Saved entries
------------------------------
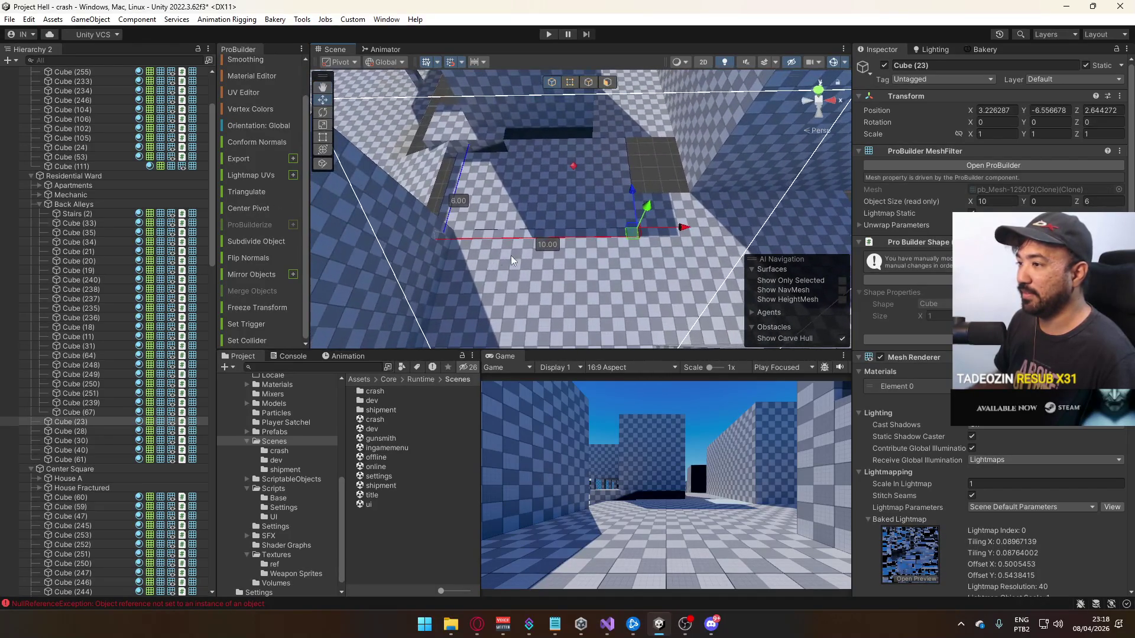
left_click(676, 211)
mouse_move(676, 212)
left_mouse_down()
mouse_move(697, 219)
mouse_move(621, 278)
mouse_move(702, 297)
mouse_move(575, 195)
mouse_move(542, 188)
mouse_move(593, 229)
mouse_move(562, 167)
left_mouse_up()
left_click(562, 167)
------------------------------
# What the task requires
Nothing but the lines from the one with "mouse_move(575, 195)" through the final line of the records above should appear, each copied exactly.

# Completed task
mouse_move(575, 195)
mouse_move(542, 188)
mouse_move(593, 229)
mouse_move(562, 167)
left_mouse_up()
left_click(562, 167)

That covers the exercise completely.